• _Extrait du texte_:
+---+

Dans certains espaces marginaux, cette forme élémentaire va ainsi se maintenir, notamment en Oman et même au Maghreb de manière toujours isolée et locale, voire repliée et fanatique. On peut noter ici que ce courant cherche aujourd’hui activement à se relancer depuis l’Oman, qui mène une active campagne de promotion du kharidjisme ibadite, que le régime de ce pays désigne comme une « tradition démocratique islamique ».

Pyxide au nom du prince Al-Mugẖīra, fils du calife ‘Abd al-Rahman III, Espagne islamique, 968

Il y a enfin le courant chiite. Ce courant représente une ligne proposant la fusion du religieux et du politique, au sens où le calife doit être un descendant d’Ali, considéré comme une figure mystique portant les secrets de Mahomet.

Ici, en fait, le calife doit avoir une valeur religieuse, ce qui d’un côté le protège d’un coup de force le renversant, et de l’autre exige de lui une « ligne » idéologique renforçant le rôle de son entourage sur la même « ligne » et affaiblissant sa toute puissance.

Le courant chiite s’appuie en fait fondamentalement sur la tradition impériale persane avec un empereur portant des valeurs et n’étant pas un simple chef de guerre. L’Islam chiite accorde pour cette raison une grande place à une progression spirituelle « chevaleresque », avec une lecture mystique de la réalité, dans le prolongement de la religion persane impériale que fut le zoroastrisme.

L’Islam n’est ici pas la fin du sceau de la prophétie, comme dans le sunnisme, avec une situation figée où le chef domine simplement en tant que chef, avec rien à interpréter, mais tout à répéter. On a bien au contraire un Islam appelant à un paradis futur totalement différent, à condition d’accompagner une progression spirituelle portée par le chef aux propriétés « mystiques » accompagné de toute son équipe de « chevaliers spirituels ».

C’est dans ce cadre qu’apparaît en Perse en 932 la dynastie chiite des Bouyides, qui va finir par s’imposer dans ce qui est aujourd’hui l’Irak et une large partie de l’Iran.

La fragmentation du califat

Les Bouyides se situaient directement dans la tradition persane qui avait permis au premier califat islamique, celui des abassides, d’établir une réelle administration. À ce titre, les Bouyides se revendiquèrent ouvertement de la dynastie perse des Sassanides, reprenant même le titre persan de « roi des rois », Shahanshah.

Les Bouyides étaient issus d’un espace marginal de l’Empire abbasside, le Daylam (soit le sud de la mer Caspienne), où en l’absence de toute présence militaire arabe, l’islam avait pu se fondre complètement dans la culture persane locale par le biais de son aristocratie dynastique et de son réseau de fidèles.

Son succès s’explique aussi par celui d’une dissidence de l’appareil militaire provincial, centralisant localement le pouvoir et diffusant un islam impérial, avec une coupure entre l’aristocratie militaire servant l’État et son appareil et les masses.

+---+

• _Données enregistrées_:
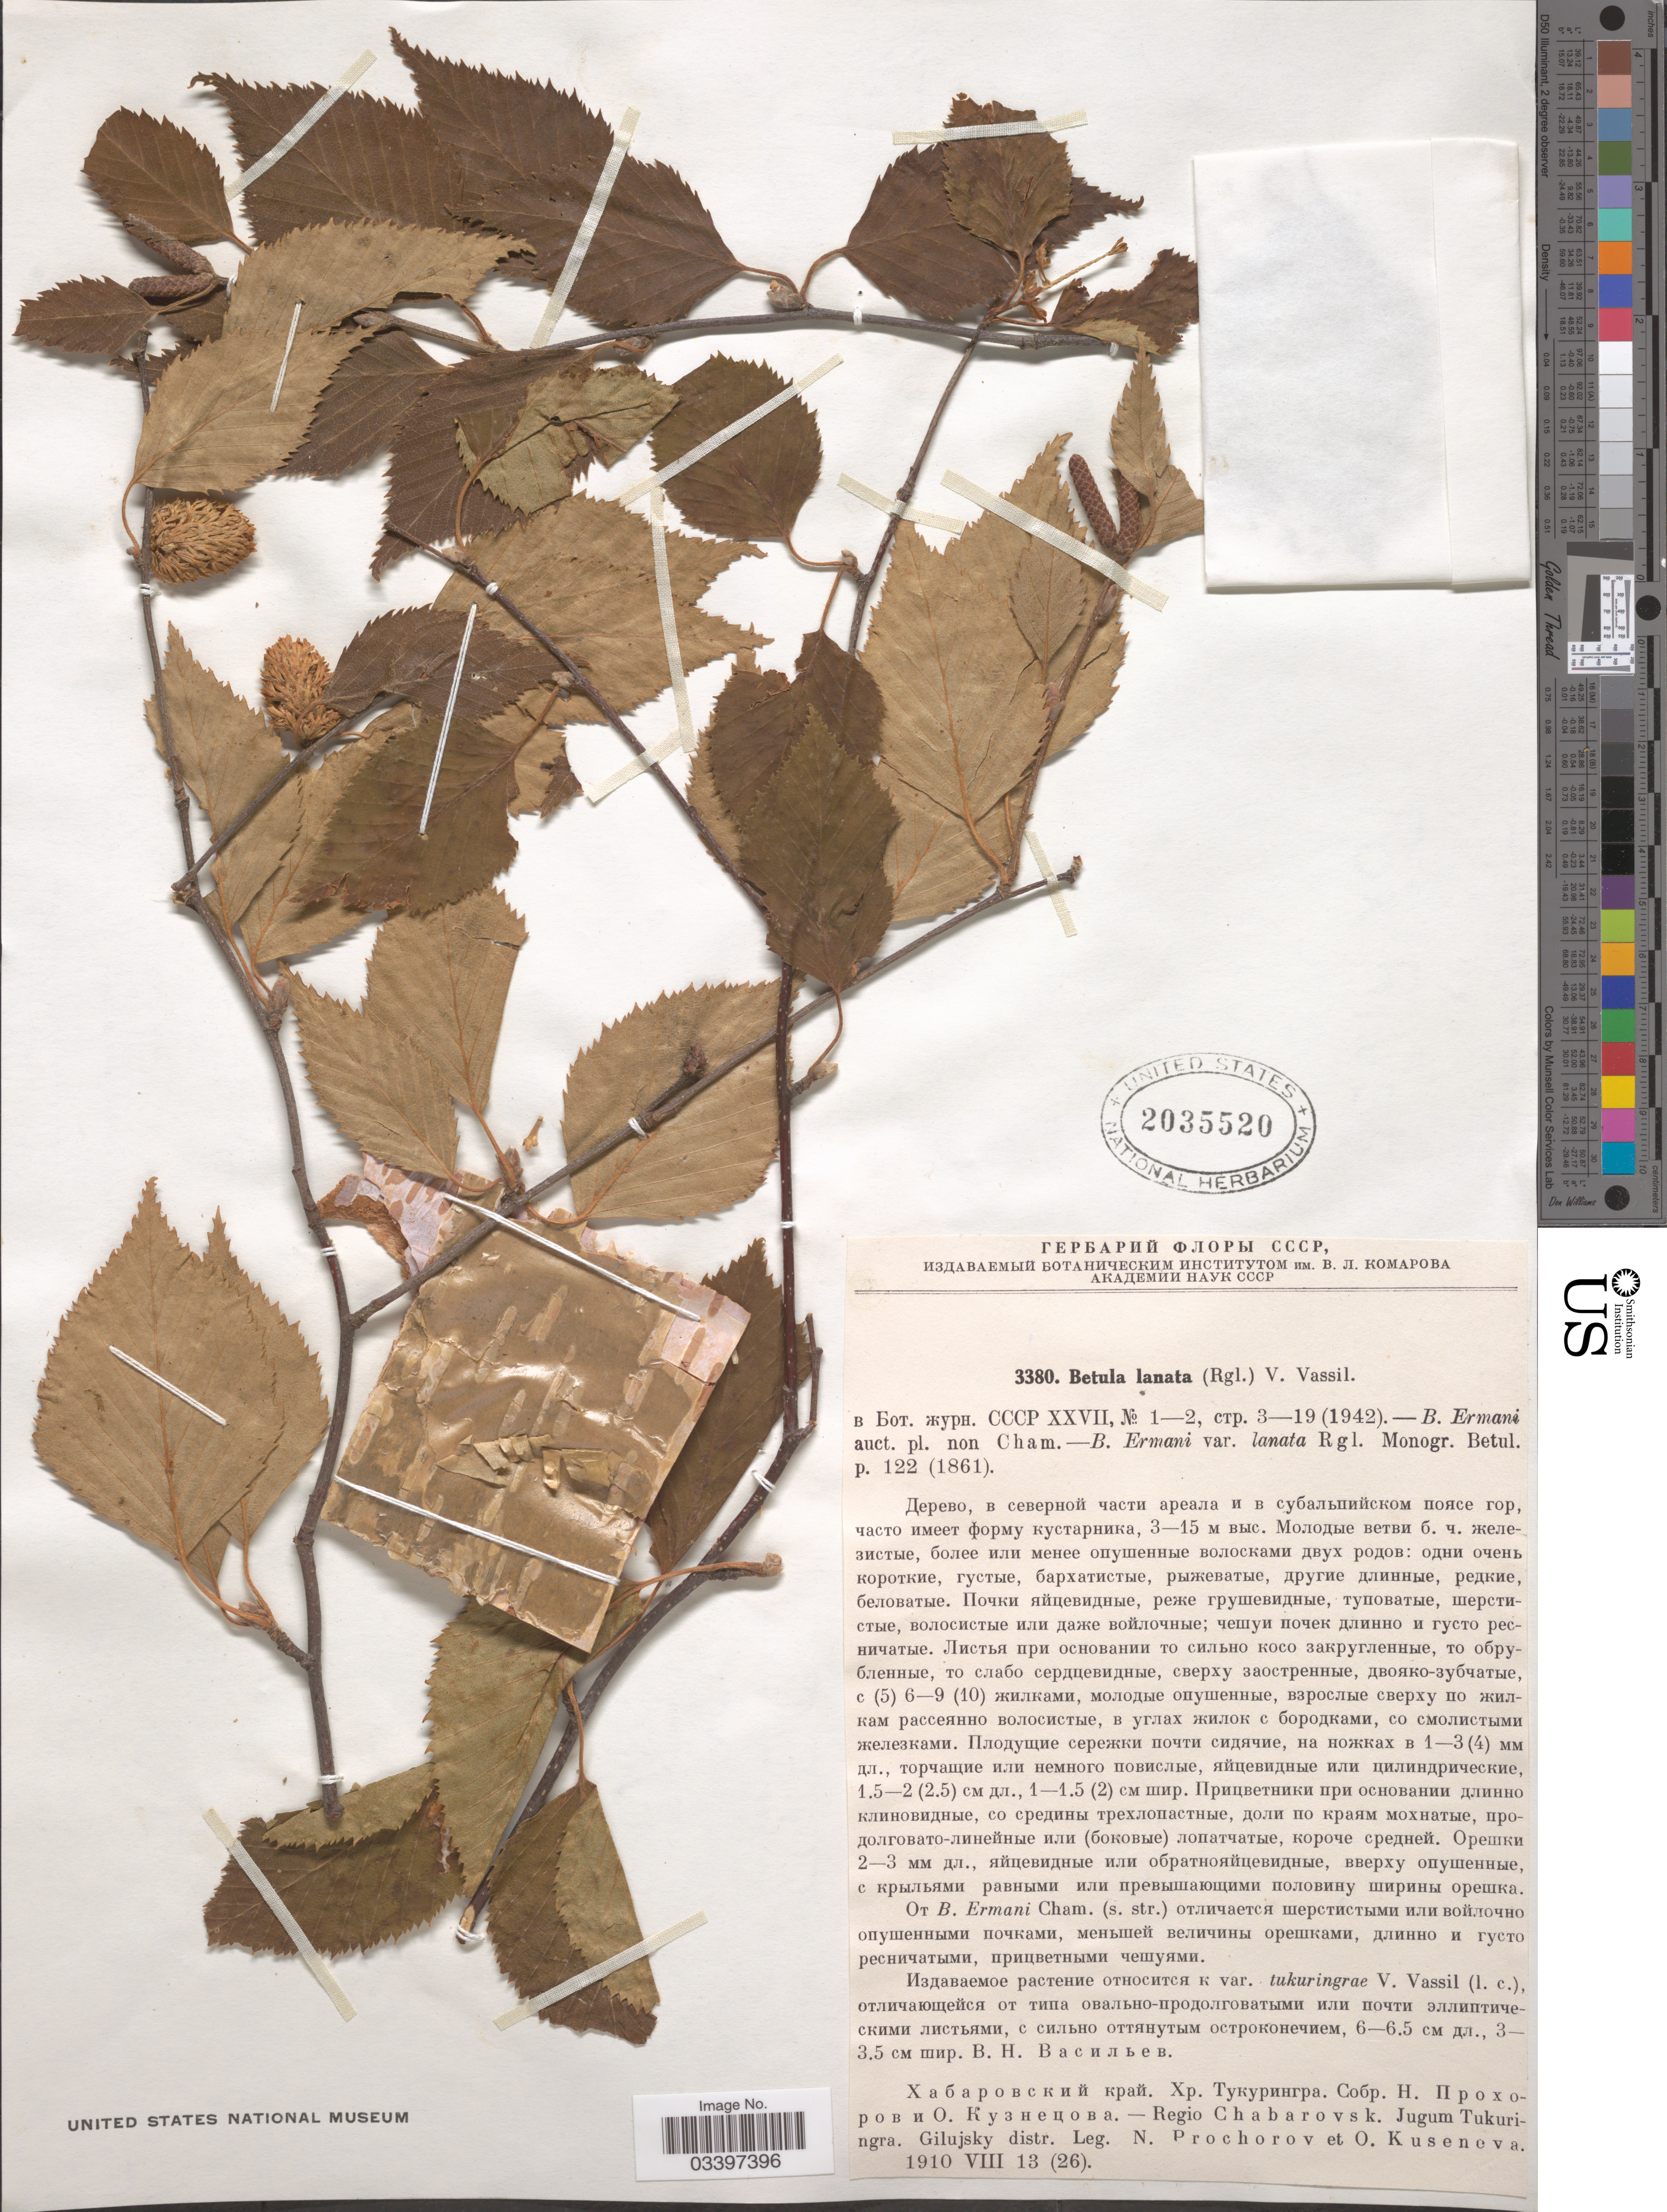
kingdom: Plantae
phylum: Tracheophyta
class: Magnoliopsida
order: Fagales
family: Betulaceae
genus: Betula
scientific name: Betula lanata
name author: (Regel) V.N. Vassil.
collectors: N. Prochorov & O. Kuseneva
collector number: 3380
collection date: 1910-08-13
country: Russian Federation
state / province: Khabarovsk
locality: Regio Chabarovsk. Jugum Tukuringra. Gilujsky distr.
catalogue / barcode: US 2035520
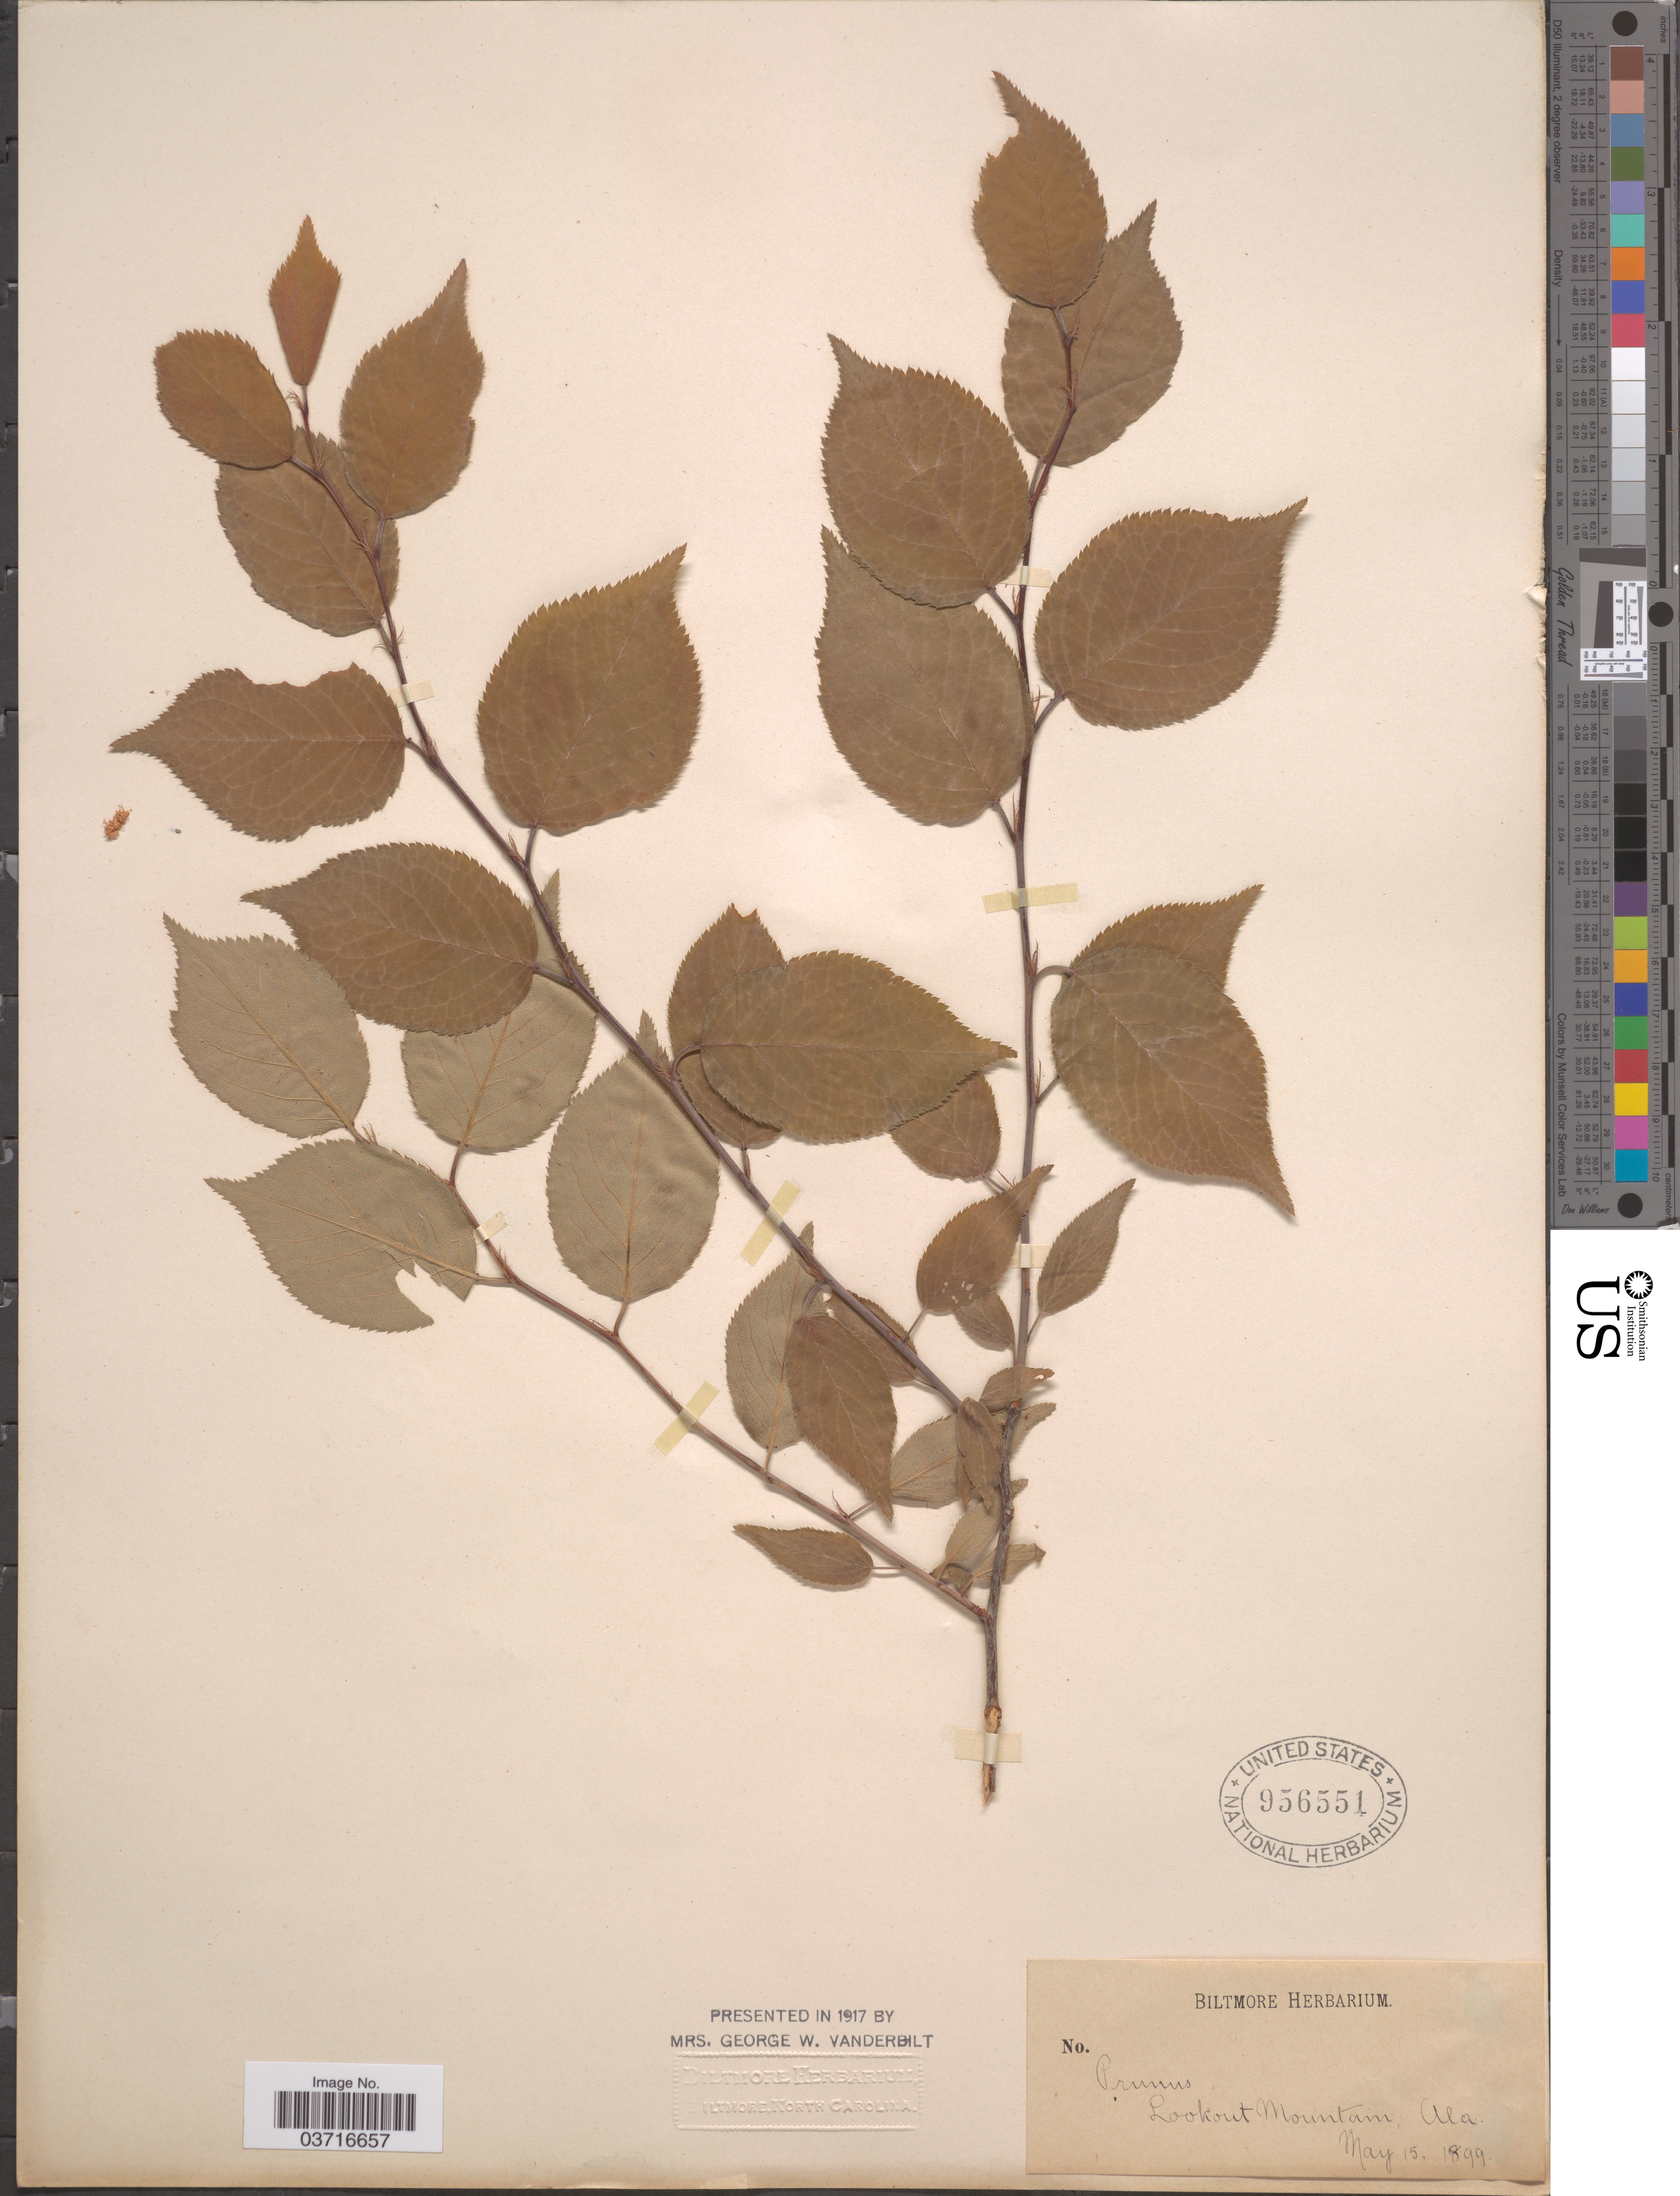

+---+

• _Consignes_:
- a) D'après l'extrait sur les courants de l'islam :
(i) Comment le régime d'Oman désigne-t-il le kharidjisme ibadite ?
(ii) En quelle année la dynastie chiite des Bouyides apparaît-elle en Perse ?
(iii) Quel titre persan les Bouyides reprirent-ils ?
- b) Pouvez-vous présenter sous forme de liste numérotée les lignes des données enregistrées comprises entre celle qui contient « scientific name: Betula lanata » et la fin de ces lignes, bornes incluses ? Laissez les images de côté.
L'extrait et les lignes n'ont aucun lien entre eux.

• _Réponses_:
- a)
(i) Comme une « tradition démocratique islamique ».
(ii) En 932.
(iii) Celui de « roi des rois », Shahanshah.

- b)
1. scientific name: Betula lanata
2. name author: (Regel) V.N. Vassil.
3. collectors: N. Prochorov & O. Kuseneva
4. collector number: 3380
5. collection date: 1910-08-13
6. country: Russian Federation
7. state / province: Khabarovsk
8. locality: Regio Chabarovsk. Jugum Tukuringra. Gilujsky distr.
9. catalogue / barcode: US 2035520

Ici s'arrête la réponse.